%%
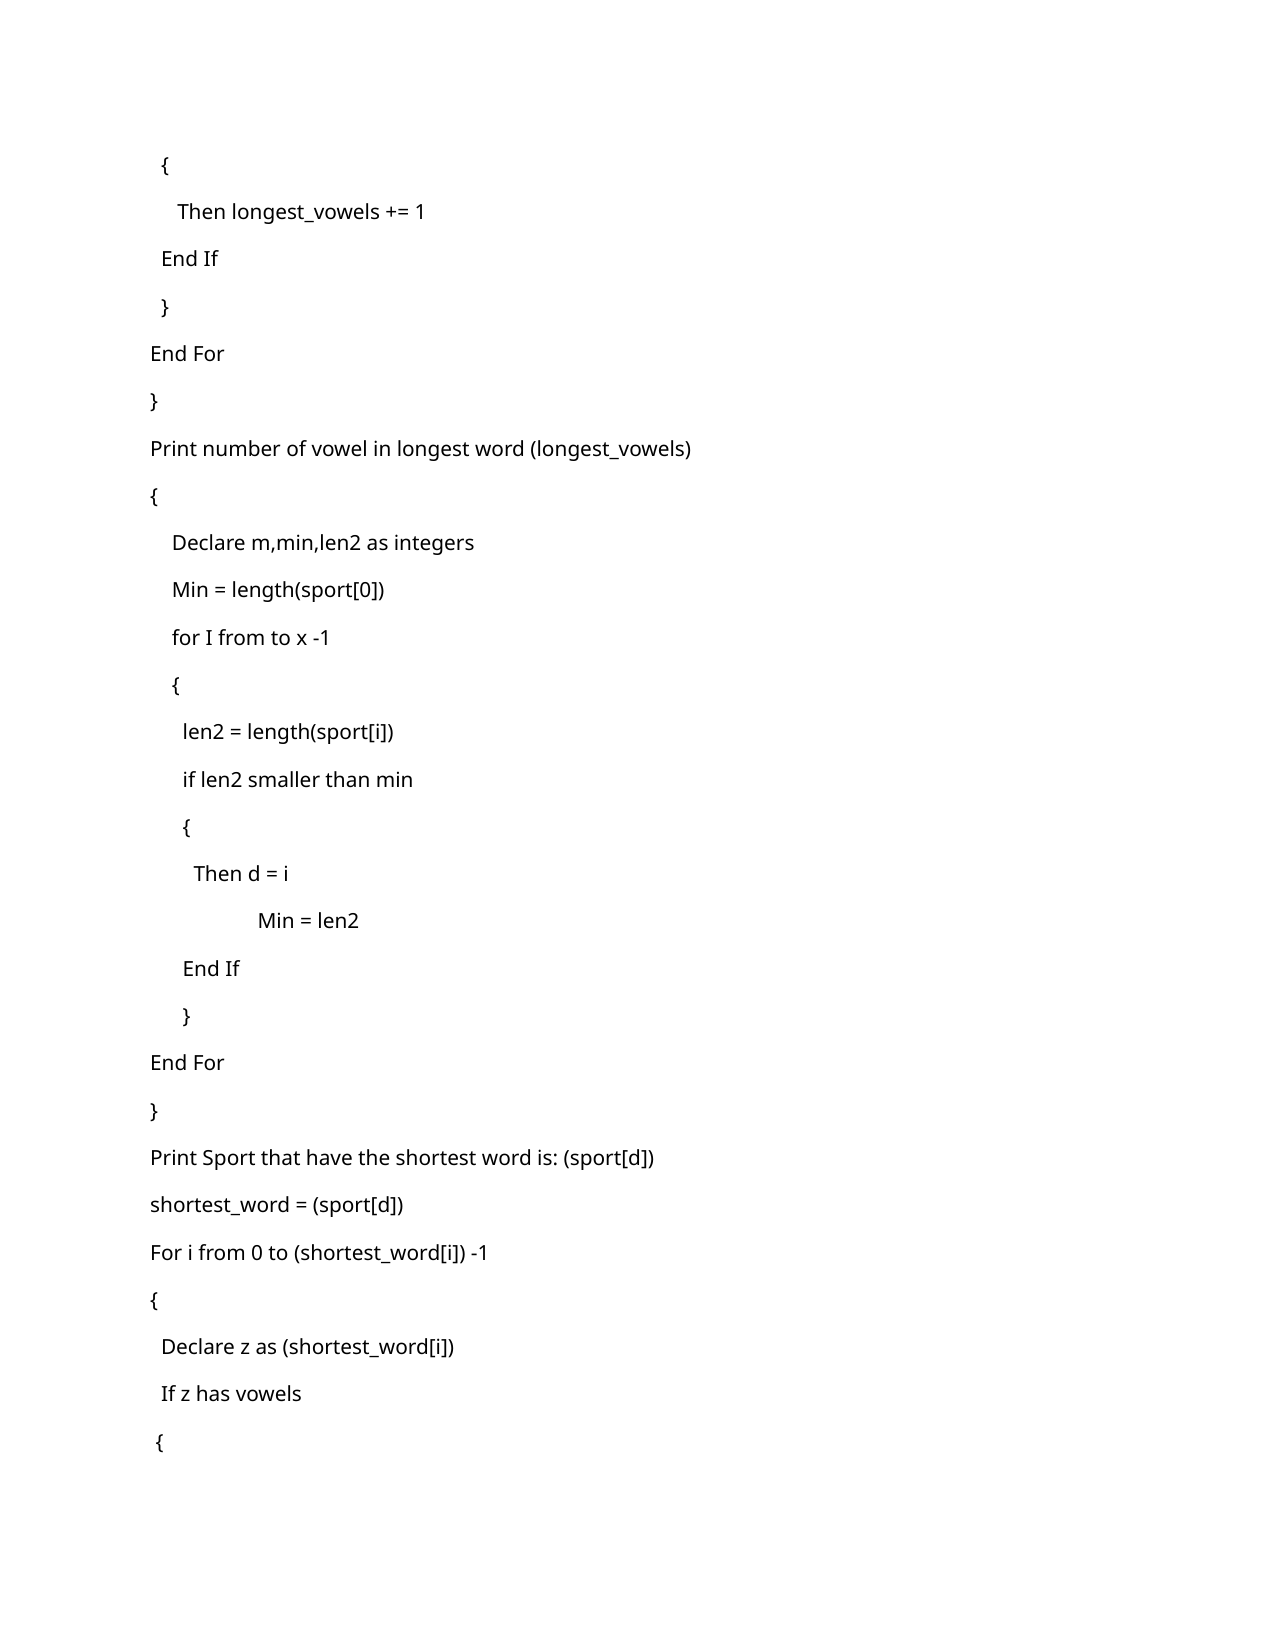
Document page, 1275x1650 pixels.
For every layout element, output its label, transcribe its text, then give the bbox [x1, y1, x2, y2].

text Print Sport that have the shortest word is: (sport[d]) [150, 1143, 1125, 1172]
text Then longest_vowels += 1 [150, 197, 1125, 226]
text For i from 0 to (shortest_word[i]) -1 [150, 1238, 1125, 1266]
text } [150, 1096, 1125, 1124]
text len2 = length(sport[i]) [150, 717, 1125, 746]
text { [150, 812, 1125, 841]
text If z has vowels [150, 1379, 1125, 1408]
text { [150, 1427, 1125, 1455]
text Print number of vowel in longest word (longest_vowels) [150, 434, 1125, 462]
text } [150, 292, 1125, 320]
text { [150, 670, 1125, 699]
text Min = length(sport[0]) [150, 576, 1125, 604]
text { [150, 1285, 1125, 1313]
text shortest_word = (sport[d]) [150, 1190, 1125, 1219]
text End If [150, 954, 1125, 982]
text } [150, 386, 1125, 415]
text if len2 smaller than min [150, 765, 1125, 793]
text End If [150, 244, 1125, 273]
text { [150, 150, 1125, 178]
text End For [150, 1048, 1125, 1077]
text End For [150, 339, 1125, 368]
text Declare m,min,len2 as integers [150, 528, 1125, 557]
text { [150, 481, 1125, 509]
text for I from to x -1 [150, 623, 1125, 651]
text Min = len2 [150, 907, 1125, 935]
text Declare z as (shortest_word[i]) [150, 1332, 1125, 1361]
text } [150, 1001, 1125, 1030]
text Then d = i [150, 859, 1125, 888]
%%
**Problem:** If a line in the listing contains "length", it counts. Say how many lines count, with no other words.

**Response area:** 2